Commissioner Glick—a Democrat appointed by President Trump—echoed LaFleur’s optimism regarding the energy transition, though he went a step further by recognizing climate change as an additional impetus for transitioning the energy sector away from coal power. From a reliability standpoint, Glick was adamant that reliability services should be compensated on a technologically neutral basis. However, he also emphasized the need to consider the advantages that emerging technologies may provide in supporting reliability and resilience.
Commissioner Chatterjee—a Republican Trump appointee and the former energy policy advisor to Senator Mitch McConnell—presented a decidedly less optimistic view for the future. Chatterjee viewed the diversification of the U.S. energy mix as a threat that must be preemptively confronted. He supported subsidizing uneconomical coal and nuclear plants based on his belief that market rates undercompensate these facilities. He asserted that regulatory intervention is likely justified to prevent these plants from retiring. In other words, Chatterjee advocated for a future that looks remarkably like the past.
These diverging visions have tremendous implications for the future of the U.S. energy system. For much of the twentieth century, the electricity sector relied on the same general technologies to produce electricity and deliver it to customers. Reliable delivery of low-cost electricity was (and still is) the industry’s primary objective, and innovation and technological advancement were secondary considerations at best. This dynamic has started to shift over the past few decades. Renewable energy technologies have advanced at a rapid pace and are now the least-cost resource in some areas. Energy storage technologies are quickly advancing as well. The way in which we manage and operate the grid has also evolved. So far, the energy transition has created jobs, reduced energy costs, and made the human and natural environments cleaner and safer for all Americans.
The Trump Administration is now actively trying to impede and reverse the progress and advancements the country has achieved in recent decades. At the behest of the fossil fuel industry leaders, the Administration has taken steps to weaken environmental regulations, open up public land to mining and drilling, and discourage renewable energy development. Trump has made it his mission to revive the energy system of fifty years ago, and his Energy Secretary is making a concerted effort to achieve this goal.

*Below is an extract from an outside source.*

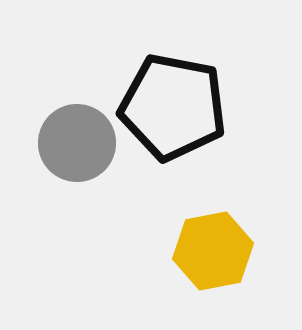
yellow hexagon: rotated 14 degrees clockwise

Thankfully, FERC unanimously rejected Perry’s directive to bail out uncompetitive coal and nuclear plants. The Commission’s decision provided a welcome, if somewhat unexpected, reminder that the rule of law still governs in the executive branch. In such a divisive political climate, it is reassuring to see federal regulators set aside their political differences and support the interests of the American public, rather than political donors. Within an administration intent on de-modernizing the energy system, FERC has provided a loud and clear message: it will not be a pawn in the administration’s game.